When self-awareness is fractured, we are like a garden without a gardener; growth happens, but there is no one there to see it. 
Seeds: The small things that didn't look like progress
In the early days, nothing looked like a breakthrough. Nothing felt dramatic or transformative. And yet, those were the moments that changed everything - a strategy that seemed too simple, a suggestion that felt too small.
These were seeds. And here's something I've come to understand... curiosity is often the first sign that a seed has taken root.
There were moments when something my occupational therapist said wouldn't translate into progress, but it did make me curious. It made me pause and wonder. It made me want to learn about what had happened to my brain.
Each tiny spark, each flicker of interest, was the beginning of a new neural pathway.
Occupational therapists pay attention to curiosity. It's innate within us all, and often appears before understanding, change, and confidence.

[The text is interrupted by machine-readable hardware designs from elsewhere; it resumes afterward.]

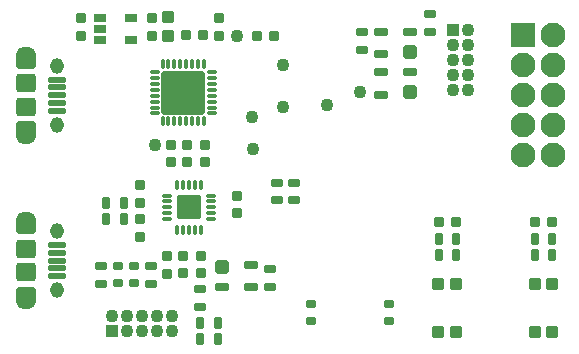
<source format=gts>
G04*
G04 #@! TF.GenerationSoftware,Altium Limited,Altium Designer,21.6.1 (37)*
G04*
G04 Layer_Color=8388736*
%FSLAX44Y44*%
%MOMM*%
G71*
G04*
G04 #@! TF.SameCoordinates,EB5C24EC-25F4-4F86-8BBE-D8D07956753C*
G04*
G04*
G04 #@! TF.FilePolarity,Negative*
G04*
G01*
G75*
%ADD34C,1.1000*%
G04:AMPARAMS|DCode=35|XSize=0.7mm|YSize=1mm|CornerRadius=0.125mm|HoleSize=0mm|Usage=FLASHONLY|Rotation=90.000|XOffset=0mm|YOffset=0mm|HoleType=Round|Shape=RoundedRectangle|*
%AMROUNDEDRECTD35*
21,1,0.7000,0.7500,0,0,90.0*
21,1,0.4500,1.0000,0,0,90.0*
1,1,0.2500,0.3750,0.2250*
1,1,0.2500,0.3750,-0.2250*
1,1,0.2500,-0.3750,-0.2250*
1,1,0.2500,-0.3750,0.2250*
%
%ADD35ROUNDEDRECTD35*%
G04:AMPARAMS|DCode=36|XSize=0.9mm|YSize=0.9mm|CornerRadius=0.15mm|HoleSize=0mm|Usage=FLASHONLY|Rotation=90.000|XOffset=0mm|YOffset=0mm|HoleType=Round|Shape=RoundedRectangle|*
%AMROUNDEDRECTD36*
21,1,0.9000,0.6000,0,0,90.0*
21,1,0.6000,0.9000,0,0,90.0*
1,1,0.3000,0.3000,0.3000*
1,1,0.3000,0.3000,-0.3000*
1,1,0.3000,-0.3000,-0.3000*
1,1,0.3000,-0.3000,0.3000*
%
%ADD36ROUNDEDRECTD36*%
G04:AMPARAMS|DCode=37|XSize=1.09mm|YSize=0.98mm|CornerRadius=0.16mm|HoleSize=0mm|Usage=FLASHONLY|Rotation=0.000|XOffset=0mm|YOffset=0mm|HoleType=Round|Shape=RoundedRectangle|*
%AMROUNDEDRECTD37*
21,1,1.0900,0.6600,0,0,0.0*
21,1,0.7700,0.9800,0,0,0.0*
1,1,0.3200,0.3850,-0.3300*
1,1,0.3200,-0.3850,-0.3300*
1,1,0.3200,-0.3850,0.3300*
1,1,0.3200,0.3850,0.3300*
%
%ADD37ROUNDEDRECTD37*%
G04:AMPARAMS|DCode=38|XSize=0.7mm|YSize=0.9mm|CornerRadius=0.125mm|HoleSize=0mm|Usage=FLASHONLY|Rotation=270.000|XOffset=0mm|YOffset=0mm|HoleType=Round|Shape=RoundedRectangle|*
%AMROUNDEDRECTD38*
21,1,0.7000,0.6500,0,0,270.0*
21,1,0.4500,0.9000,0,0,270.0*
1,1,0.2500,-0.3250,-0.2250*
1,1,0.2500,-0.3250,0.2250*
1,1,0.2500,0.3250,0.2250*
1,1,0.2500,0.3250,-0.2250*
%
%ADD38ROUNDEDRECTD38*%
G04:AMPARAMS|DCode=39|XSize=0.9mm|YSize=0.9mm|CornerRadius=0.15mm|HoleSize=0mm|Usage=FLASHONLY|Rotation=180.000|XOffset=0mm|YOffset=0mm|HoleType=Round|Shape=RoundedRectangle|*
%AMROUNDEDRECTD39*
21,1,0.9000,0.6000,0,0,180.0*
21,1,0.6000,0.9000,0,0,180.0*
1,1,0.3000,-0.3000,0.3000*
1,1,0.3000,0.3000,0.3000*
1,1,0.3000,0.3000,-0.3000*
1,1,0.3000,-0.3000,-0.3000*
%
%ADD39ROUNDEDRECTD39*%
G04:AMPARAMS|DCode=40|XSize=1.15mm|YSize=1.15mm|CornerRadius=0.1813mm|HoleSize=0mm|Usage=FLASHONLY|Rotation=90.000|XOffset=0mm|YOffset=0mm|HoleType=Round|Shape=RoundedRectangle|*
%AMROUNDEDRECTD40*
21,1,1.1500,0.7875,0,0,90.0*
21,1,0.7875,1.1500,0,0,90.0*
1,1,0.3625,0.3938,0.3938*
1,1,0.3625,0.3938,-0.3938*
1,1,0.3625,-0.3938,-0.3938*
1,1,0.3625,-0.3938,0.3938*
%
%ADD40ROUNDEDRECTD40*%
G04:AMPARAMS|DCode=41|XSize=0.7mm|YSize=1.15mm|CornerRadius=0.125mm|HoleSize=0mm|Usage=FLASHONLY|Rotation=90.000|XOffset=0mm|YOffset=0mm|HoleType=Round|Shape=RoundedRectangle|*
%AMROUNDEDRECTD41*
21,1,0.7000,0.9000,0,0,90.0*
21,1,0.4500,1.1500,0,0,90.0*
1,1,0.2500,0.4500,0.2250*
1,1,0.2500,0.4500,-0.2250*
1,1,0.2500,-0.4500,-0.2250*
1,1,0.2500,-0.4500,0.2250*
%
%ADD41ROUNDEDRECTD41*%
G04:AMPARAMS|DCode=42|XSize=1.6mm|YSize=1.65mm|CornerRadius=0.2375mm|HoleSize=0mm|Usage=FLASHONLY|Rotation=90.000|XOffset=0mm|YOffset=0mm|HoleType=Round|Shape=RoundedRectangle|*
%AMROUNDEDRECTD42*
21,1,1.6000,1.1750,0,0,90.0*
21,1,1.1250,1.6500,0,0,90.0*
1,1,0.4750,0.5875,0.5625*
1,1,0.4750,0.5875,-0.5625*
1,1,0.4750,-0.5875,-0.5625*
1,1,0.4750,-0.5875,0.5625*
%
%ADD42ROUNDEDRECTD42*%
G04:AMPARAMS|DCode=43|XSize=0.5mm|YSize=1.45mm|CornerRadius=0.1mm|HoleSize=0mm|Usage=FLASHONLY|Rotation=270.000|XOffset=0mm|YOffset=0mm|HoleType=Round|Shape=RoundedRectangle|*
%AMROUNDEDRECTD43*
21,1,0.5000,1.2500,0,0,270.0*
21,1,0.3000,1.4500,0,0,270.0*
1,1,0.2000,-0.6250,-0.1500*
1,1,0.2000,-0.6250,0.1500*
1,1,0.2000,0.6250,0.1500*
1,1,0.2000,0.6250,-0.1500*
%
%ADD43ROUNDEDRECTD43*%
G04:AMPARAMS|DCode=44|XSize=1.47mm|YSize=1.65mm|CornerRadius=0.2213mm|HoleSize=0mm|Usage=FLASHONLY|Rotation=270.000|XOffset=0mm|YOffset=0mm|HoleType=Round|Shape=RoundedRectangle|*
%AMROUNDEDRECTD44*
21,1,1.4700,1.2075,0,0,270.0*
21,1,1.0275,1.6500,0,0,270.0*
1,1,0.4425,-0.6038,-0.5138*
1,1,0.4425,-0.6038,0.5138*
1,1,0.4425,0.6038,0.5138*
1,1,0.4425,0.6038,-0.5138*
%
%ADD44ROUNDEDRECTD44*%
G04:AMPARAMS|DCode=45|XSize=0.7mm|YSize=1mm|CornerRadius=0.125mm|HoleSize=0mm|Usage=FLASHONLY|Rotation=0.000|XOffset=0mm|YOffset=0mm|HoleType=Round|Shape=RoundedRectangle|*
%AMROUNDEDRECTD45*
21,1,0.7000,0.7500,0,0,0.0*
21,1,0.4500,1.0000,0,0,0.0*
1,1,0.2500,0.2250,-0.3750*
1,1,0.2500,-0.2250,-0.3750*
1,1,0.2500,-0.2250,0.3750*
1,1,0.2500,0.2250,0.3750*
%
%ADD45ROUNDEDRECTD45*%
G04:AMPARAMS|DCode=46|XSize=1mm|YSize=1.1mm|CornerRadius=0.1625mm|HoleSize=0mm|Usage=FLASHONLY|Rotation=270.000|XOffset=0mm|YOffset=0mm|HoleType=Round|Shape=RoundedRectangle|*
%AMROUNDEDRECTD46*
21,1,1.0000,0.7750,0,0,270.0*
21,1,0.6750,1.1000,0,0,270.0*
1,1,0.3250,-0.3875,-0.3375*
1,1,0.3250,-0.3875,0.3375*
1,1,0.3250,0.3875,0.3375*
1,1,0.3250,0.3875,-0.3375*
%
%ADD46ROUNDEDRECTD46*%
%ADD47O,0.9500X0.3500*%
%ADD48O,0.3500X0.9500*%
G04:AMPARAMS|DCode=49|XSize=3.7mm|YSize=3.7mm|CornerRadius=0.23mm|HoleSize=0mm|Usage=FLASHONLY|Rotation=180.000|XOffset=0mm|YOffset=0mm|HoleType=Round|Shape=RoundedRectangle|*
%AMROUNDEDRECTD49*
21,1,3.7000,3.2400,0,0,180.0*
21,1,3.2400,3.7000,0,0,180.0*
1,1,0.4600,-1.6200,1.6200*
1,1,0.4600,1.6200,1.6200*
1,1,0.4600,1.6200,-1.6200*
1,1,0.4600,-1.6200,-1.6200*
%
%ADD49ROUNDEDRECTD49*%
G04:AMPARAMS|DCode=50|XSize=0.7mm|YSize=1.1mm|CornerRadius=0.125mm|HoleSize=0mm|Usage=FLASHONLY|Rotation=90.000|XOffset=0mm|YOffset=0mm|HoleType=Round|Shape=RoundedRectangle|*
%AMROUNDEDRECTD50*
21,1,0.7000,0.8500,0,0,90.0*
21,1,0.4500,1.1000,0,0,90.0*
1,1,0.2500,0.4250,0.2250*
1,1,0.2500,0.4250,-0.2250*
1,1,0.2500,-0.4250,-0.2250*
1,1,0.2500,-0.4250,0.2250*
%
%ADD50ROUNDEDRECTD50*%
G04:AMPARAMS|DCode=51|XSize=2.08mm|YSize=2.08mm|CornerRadius=0.248mm|HoleSize=0mm|Usage=FLASHONLY|Rotation=270.000|XOffset=0mm|YOffset=0mm|HoleType=Round|Shape=RoundedRectangle|*
%AMROUNDEDRECTD51*
21,1,2.0800,1.5840,0,0,270.0*
21,1,1.5840,2.0800,0,0,270.0*
1,1,0.4960,-0.7920,-0.7920*
1,1,0.4960,-0.7920,0.7920*
1,1,0.4960,0.7920,0.7920*
1,1,0.4960,0.7920,-0.7920*
%
%ADD51ROUNDEDRECTD51*%
%ADD52O,1.0000X0.3500*%
%ADD53O,0.3500X1.0000*%
%ADD54C,2.1000*%
%ADD55R,2.1000X2.1000*%
%ADD56R,1.1000X1.1000*%
G04:AMPARAMS|DCode=57|XSize=1.35mm|YSize=1.15mm|CornerRadius=0.575mm|HoleSize=0mm|Usage=FLASHONLY|Rotation=270.000|XOffset=0mm|YOffset=0mm|HoleType=Round|Shape=RoundedRectangle|*
%AMROUNDEDRECTD57*
21,1,1.3500,0.0000,0,0,270.0*
21,1,0.2000,1.1500,0,0,270.0*
1,1,1.1500,0.0000,-0.1000*
1,1,1.1500,0.0000,0.1000*
1,1,1.1500,0.0000,0.1000*
1,1,1.1500,0.0000,-0.1000*
%
%ADD57ROUNDEDRECTD57*%
G04:AMPARAMS|DCode=58|XSize=1.65mm|YSize=1.15mm|CornerRadius=0.575mm|HoleSize=0mm|Usage=FLASHONLY|Rotation=180.000|XOffset=0mm|YOffset=0mm|HoleType=Round|Shape=RoundedRectangle|*
%AMROUNDEDRECTD58*
21,1,1.6500,0.0000,0,0,180.0*
21,1,0.5000,1.1500,0,0,180.0*
1,1,1.1500,-0.2500,0.0000*
1,1,1.1500,0.2500,0.0000*
1,1,1.1500,0.2500,0.0000*
1,1,1.1500,-0.2500,0.0000*
%
%ADD58ROUNDEDRECTD58*%
%ADD59R,1.1000X1.1000*%
D34*
X200613Y270426D02*
D03*
X239777Y245324D02*
D03*
X305000Y222500D02*
D03*
X276407Y211634D02*
D03*
X239672Y209672D02*
D03*
X213509Y201275D02*
D03*
X214201Y174671D02*
D03*
X130732Y178009D02*
D03*
X145400Y20000D02*
D03*
Y32700D02*
D03*
X132700Y20000D02*
D03*
Y32700D02*
D03*
X120000Y20000D02*
D03*
Y32700D02*
D03*
X107300Y20000D02*
D03*
Y32700D02*
D03*
X94600D02*
D03*
X396350Y275400D02*
D03*
Y262700D02*
D03*
X383650D02*
D03*
X396350Y250000D02*
D03*
X383650D02*
D03*
X396350Y237300D02*
D03*
X383650D02*
D03*
X396350Y224600D02*
D03*
X383650D02*
D03*
D35*
X127500Y60500D02*
D03*
Y75500D02*
D03*
X85500Y60500D02*
D03*
Y75500D02*
D03*
X363500Y273500D02*
D03*
Y288500D02*
D03*
X306500Y273500D02*
D03*
Y258500D02*
D03*
X228500Y57500D02*
D03*
Y72500D02*
D03*
X169500Y56000D02*
D03*
Y41000D02*
D03*
X249000Y131000D02*
D03*
Y146000D02*
D03*
X234500Y131000D02*
D03*
Y146000D02*
D03*
D36*
X141500Y84000D02*
D03*
Y69000D02*
D03*
X145000Y163000D02*
D03*
Y178000D02*
D03*
X68000Y270500D02*
D03*
Y285500D02*
D03*
X128500Y270500D02*
D03*
Y285500D02*
D03*
X185613Y285426D02*
D03*
Y270426D02*
D03*
X200500Y120000D02*
D03*
Y135000D02*
D03*
X118000Y115000D02*
D03*
Y100000D02*
D03*
Y144000D02*
D03*
Y129000D02*
D03*
D37*
X142500Y286150D02*
D03*
Y269850D02*
D03*
D38*
X329500Y43250D02*
D03*
Y28750D02*
D03*
X263000D02*
D03*
Y43250D02*
D03*
X113500Y75250D02*
D03*
Y60750D02*
D03*
X99500D02*
D03*
Y75250D02*
D03*
D39*
X170000Y83500D02*
D03*
X155000D02*
D03*
X157114Y270926D02*
D03*
X172113D02*
D03*
X158500Y177500D02*
D03*
X173500D02*
D03*
X158500Y163500D02*
D03*
X173500D02*
D03*
X386258Y112500D02*
D03*
X371258D02*
D03*
X467500Y112500D02*
D03*
X452500D02*
D03*
X155000Y69500D02*
D03*
X170000D02*
D03*
X217113Y270426D02*
D03*
X232114D02*
D03*
D40*
X187750Y74500D02*
D03*
X347250Y222500D02*
D03*
Y256500D02*
D03*
D41*
X187750Y57500D02*
D03*
X212250D02*
D03*
Y76500D02*
D03*
X322750Y220500D02*
D03*
Y239500D02*
D03*
X347250D02*
D03*
X322750Y254500D02*
D03*
Y273500D02*
D03*
X347250D02*
D03*
D42*
X21500Y90000D02*
D03*
Y70000D02*
D03*
Y210000D02*
D03*
Y230000D02*
D03*
D43*
X48500Y93000D02*
D03*
Y86500D02*
D03*
Y67000D02*
D03*
Y73500D02*
D03*
Y80000D02*
D03*
Y220000D02*
D03*
Y213500D02*
D03*
Y207000D02*
D03*
Y226500D02*
D03*
Y233000D02*
D03*
D44*
X21500Y50250D02*
D03*
Y109750D02*
D03*
Y249750D02*
D03*
Y190250D02*
D03*
D45*
X89500Y115000D02*
D03*
X104500D02*
D03*
X169000Y13500D02*
D03*
X184000D02*
D03*
X386258Y84500D02*
D03*
X371258D02*
D03*
X169000Y27500D02*
D03*
X184000D02*
D03*
X371258Y98500D02*
D03*
X386258D02*
D03*
X452500Y98500D02*
D03*
X467500D02*
D03*
X104500Y129000D02*
D03*
X89500D02*
D03*
X467500Y84500D02*
D03*
X452500D02*
D03*
D46*
X452750Y19500D02*
D03*
X467250D02*
D03*
X452750Y60500D02*
D03*
X467250D02*
D03*
X385508Y60500D02*
D03*
X371008D02*
D03*
X385508Y19500D02*
D03*
X371008D02*
D03*
D47*
X179000Y204500D02*
D03*
Y209500D02*
D03*
Y214500D02*
D03*
Y219500D02*
D03*
Y224500D02*
D03*
Y229500D02*
D03*
Y234500D02*
D03*
Y239500D02*
D03*
X131000D02*
D03*
Y234500D02*
D03*
Y229500D02*
D03*
Y224500D02*
D03*
Y219500D02*
D03*
Y214500D02*
D03*
Y209500D02*
D03*
Y204500D02*
D03*
D48*
X172500Y246000D02*
D03*
X167500D02*
D03*
X162500D02*
D03*
X157500D02*
D03*
X152500D02*
D03*
X147500D02*
D03*
X142500D02*
D03*
X137500D02*
D03*
Y198000D02*
D03*
X142500D02*
D03*
X147500D02*
D03*
X152500D02*
D03*
X157500D02*
D03*
X162500D02*
D03*
X167500D02*
D03*
X172500D02*
D03*
D49*
X155000Y222000D02*
D03*
D50*
X111100Y285500D02*
D03*
Y266500D02*
D03*
X84900D02*
D03*
Y276000D02*
D03*
Y285500D02*
D03*
D51*
X160000Y125000D02*
D03*
D52*
X178750Y135000D02*
D03*
Y130000D02*
D03*
Y125000D02*
D03*
Y120000D02*
D03*
Y115000D02*
D03*
X141250D02*
D03*
Y120000D02*
D03*
Y125000D02*
D03*
Y130000D02*
D03*
Y135000D02*
D03*
D53*
X170000Y106250D02*
D03*
X165000D02*
D03*
X160000D02*
D03*
X155000D02*
D03*
X150000D02*
D03*
Y143750D02*
D03*
X155000D02*
D03*
X160000D02*
D03*
X165000D02*
D03*
X170000D02*
D03*
D54*
X467700Y194600D02*
D03*
X442300D02*
D03*
X467700Y245400D02*
D03*
X442300D02*
D03*
X467700Y270800D02*
D03*
X442300Y220000D02*
D03*
X467700D02*
D03*
X442300Y169200D02*
D03*
X467700D02*
D03*
D55*
X442300Y270800D02*
D03*
D56*
X94600Y20000D02*
D03*
D57*
X48500Y105000D02*
D03*
Y55000D02*
D03*
Y195000D02*
D03*
Y245000D02*
D03*
D58*
X21500Y115000D02*
D03*
Y45000D02*
D03*
Y185000D02*
D03*
Y255000D02*
D03*
D59*
X383650Y275400D02*
D03*
M02*

</source>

Curiosity is the mind reaching forwards.
Beginnings aren't all about starting for the first time; with a brain injury, beginnings repeat. 
Roots: The work that happens beneath the surface
Neuroplasticity - the reconnection and rewiring of the brain - takes monumental and concentrated effort. Most of that effort happens beneath the surface, and out of sight.
Attempts at breakthrough are mentally painful. You persistently push through seemingly impenetrable barriers for small advancements that sometimes disappear the next day. So, you start again, from the beginning, from scratch.
The disappearance of advancements doesn't mean nothing is happening. It means the brain is building scaffolding. Scaffolding always comes before structure.
And the structure that follows is shaped by your unique architecture - your history, your beliefs, your perceptions, your personality, and your strengths.
Nothing is lost; it's reforming. That is why progress is not linear. It is a journey of peaks, troughs, and regressions as the brain figures out how the new wiring fits together.
Roots strengthen in the dark, and the brain strengthens in silence.
Shoots: The first signs of return
There were strategies I learned early on that didn't make sense until much later. Some insights didn't land until I had lived enough life to understand them. There were seeds planted by my neuro OT that took decades to break through the surface.
I remember her telling me that my brain needed experience, and now I understand what was meant.
When the seeds finally found the light of day, they didn't feel like breakthroughs either. They felt like recognition. Like remembering something I had always known. Like my true self stepping forwards again.
The recognition slipped and returned in an endless cycle that continues today, 25 years post-injury.
That's the thing about rehabilitation; it's not about becoming someone new. It's about recovering access to who you have always been. 
What I wish I had known at the beginning
If I could speak to the person I was at the start - or to anyone beginning their rehabilitation journey - I would say this:
- You are still you, even if you can’t feel it yet.
- Your brain is rebuilding from the foundations up.
- Progress is happening even when you can’t see it.
- Curiosity is a sign of growth.
- Small things matter more than big ones.
- Regression is part of the process.
- Roots form long before shoots appear.
- You are not starting from nothing. You are starting from strength and original architecture. In this, the true beginning remains the original version of you.
Beginnings are rarely dramatic. They are quiet, subtle, and often invisible. But they are powerful, because every seed contains the possibility of a future you cannot yet imagine.
I was always there, just beneath the surface, fighting my way back through the thick layers of dysfunction, waiting for the right conditions to emerge.
And this is what I would tell the families and friends who love us: Underneath it all, we are still ourselves. The person you knew hasn't disappeared. They are working harder than you can imagine to find their way back.